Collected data

________________________

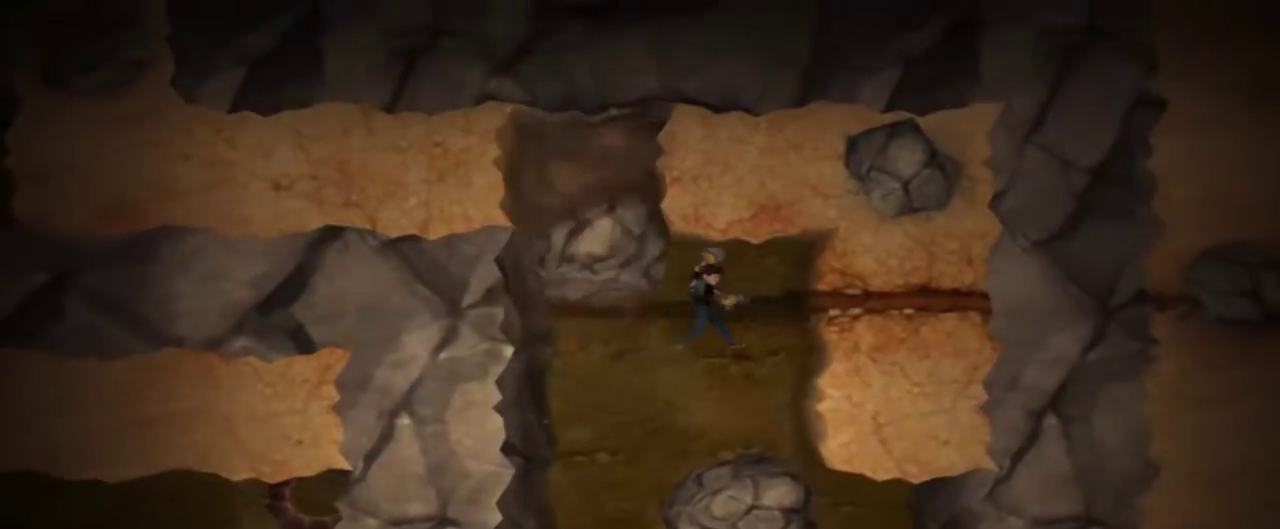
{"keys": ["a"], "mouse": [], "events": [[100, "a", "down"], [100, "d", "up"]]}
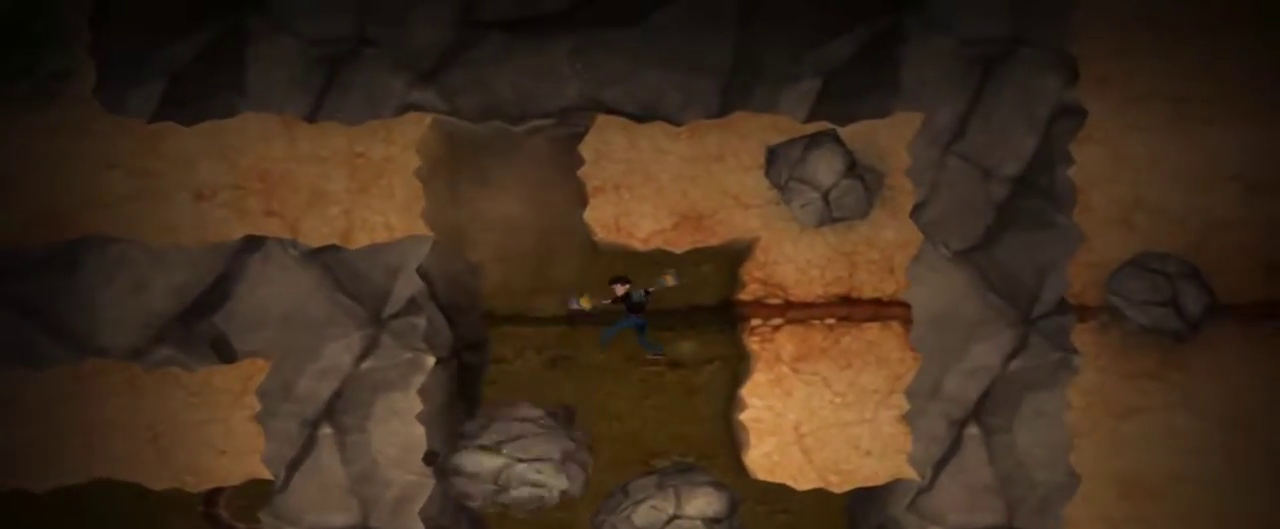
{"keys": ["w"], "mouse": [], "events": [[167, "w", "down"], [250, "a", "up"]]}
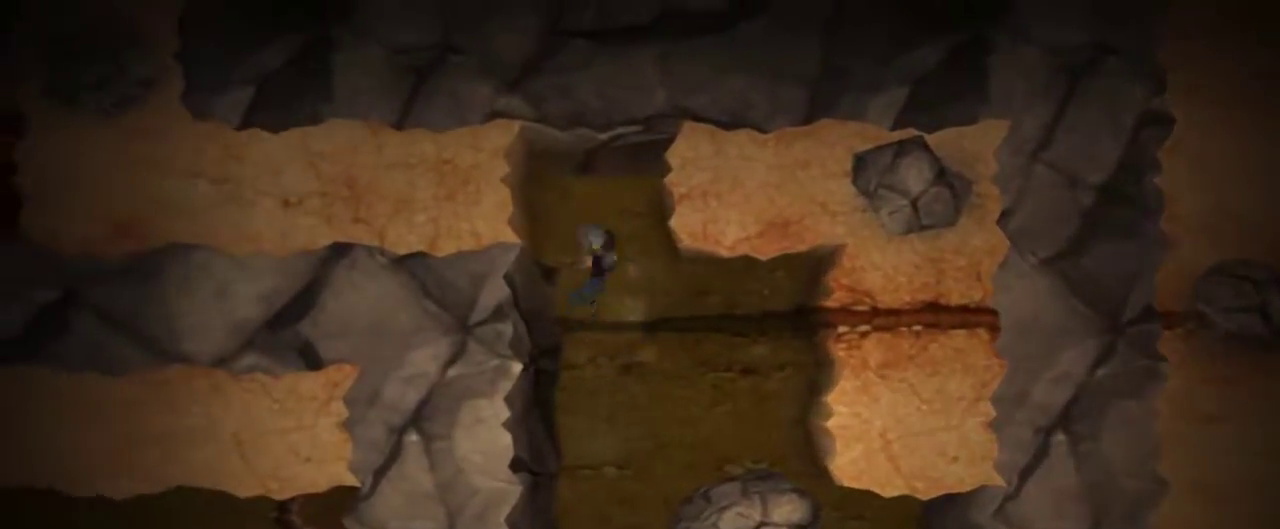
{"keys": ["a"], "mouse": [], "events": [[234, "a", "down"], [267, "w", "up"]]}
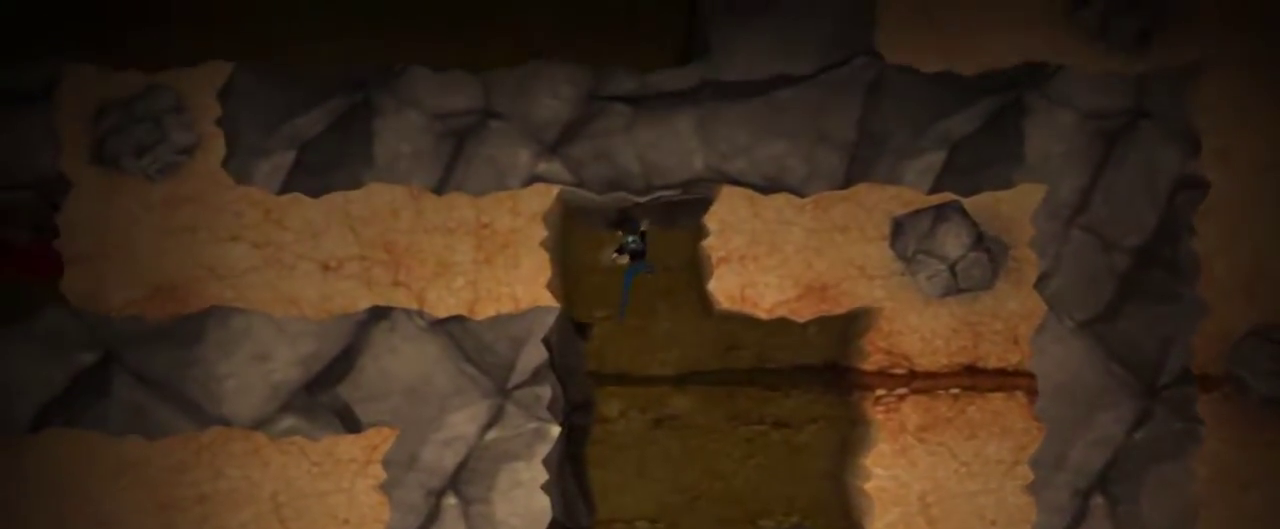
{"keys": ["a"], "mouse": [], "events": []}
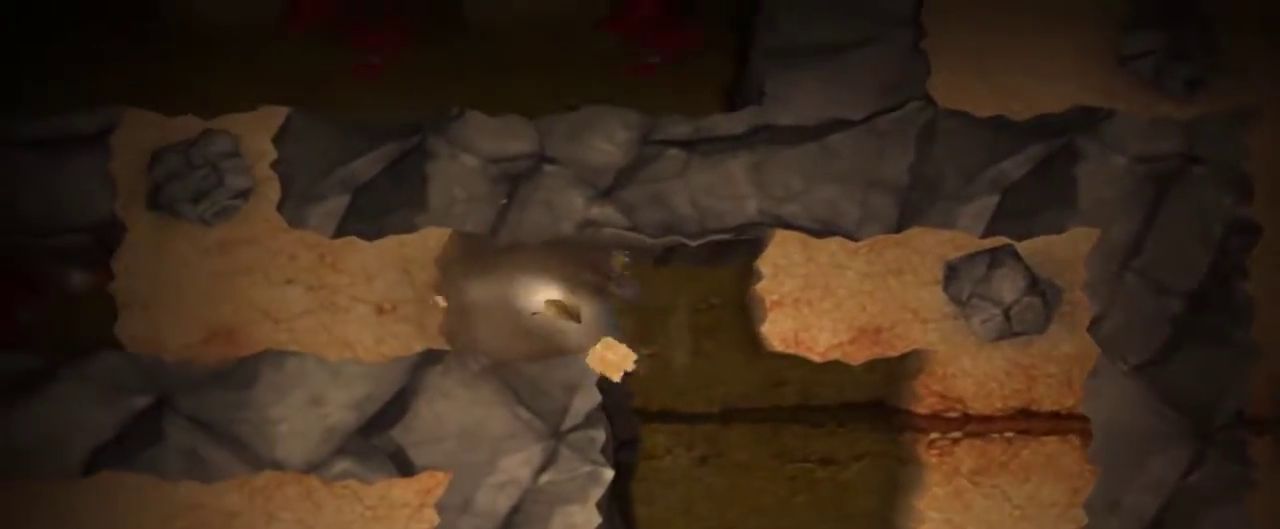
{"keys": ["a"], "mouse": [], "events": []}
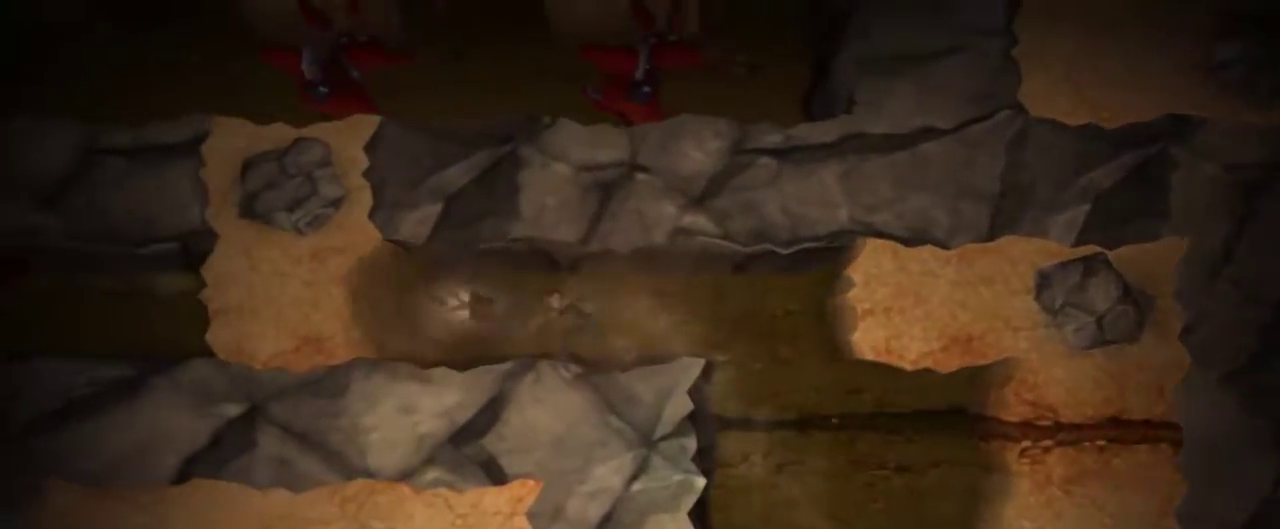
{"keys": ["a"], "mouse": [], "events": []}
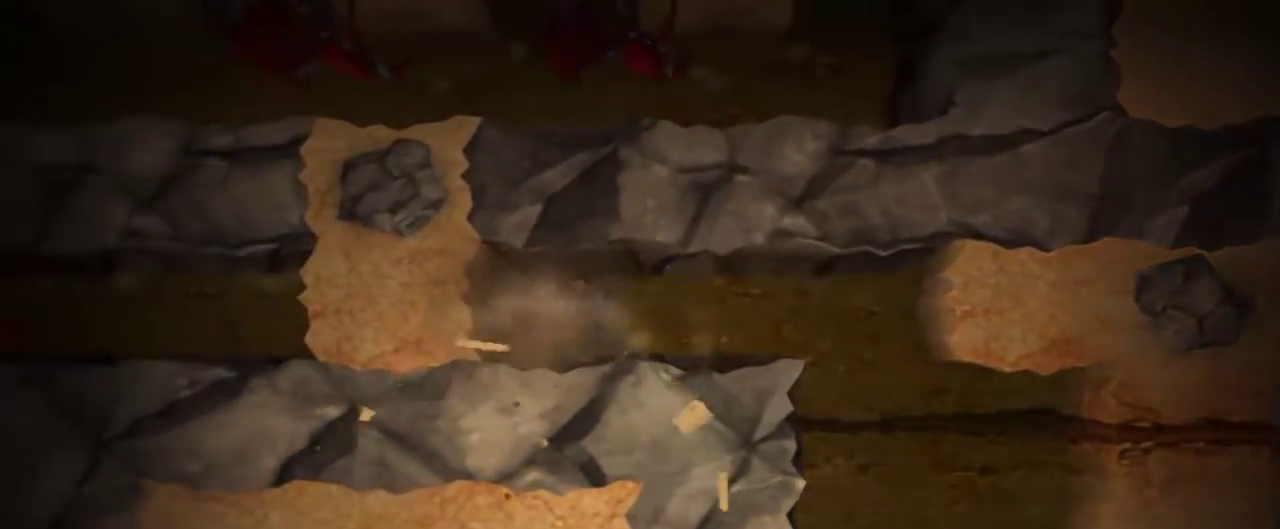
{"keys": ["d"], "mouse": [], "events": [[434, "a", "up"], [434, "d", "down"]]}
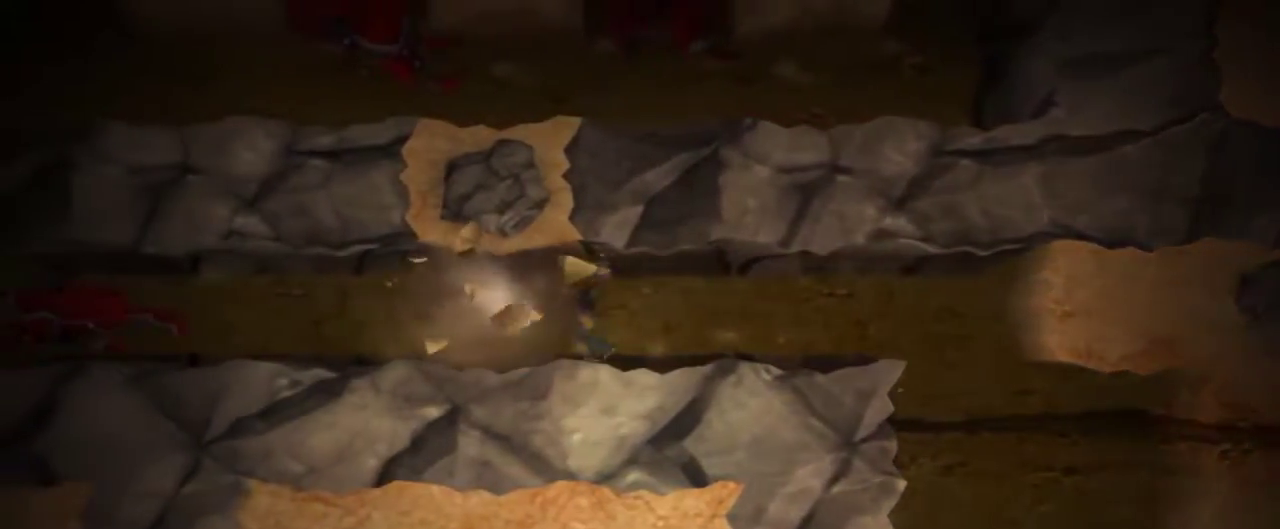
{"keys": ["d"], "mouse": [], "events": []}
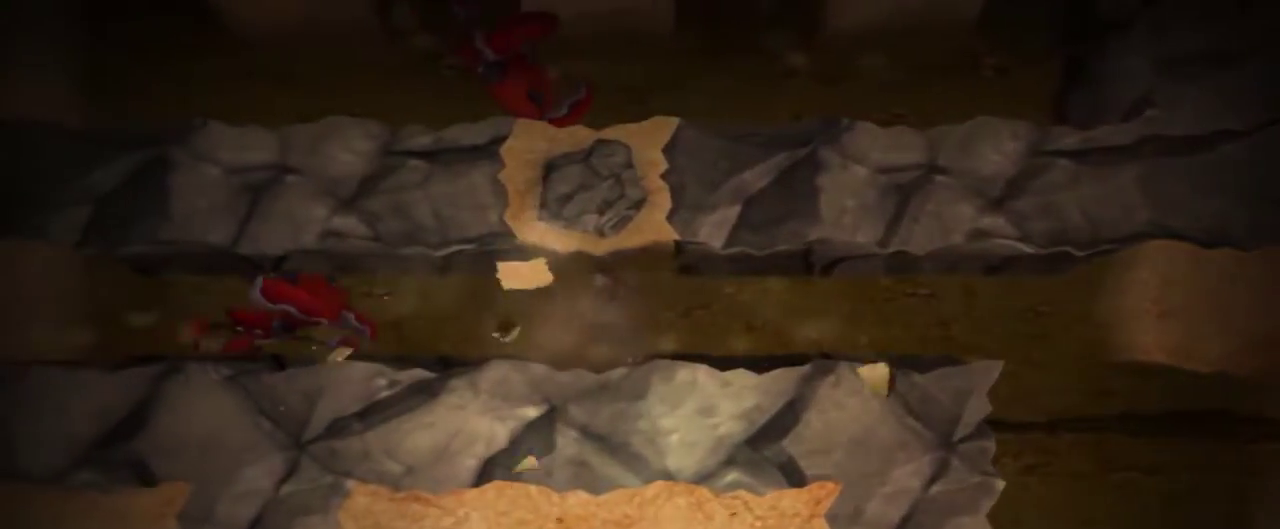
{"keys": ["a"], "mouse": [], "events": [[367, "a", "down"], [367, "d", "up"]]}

________________________

Provide the count of lines above containing "down", without any added words.

5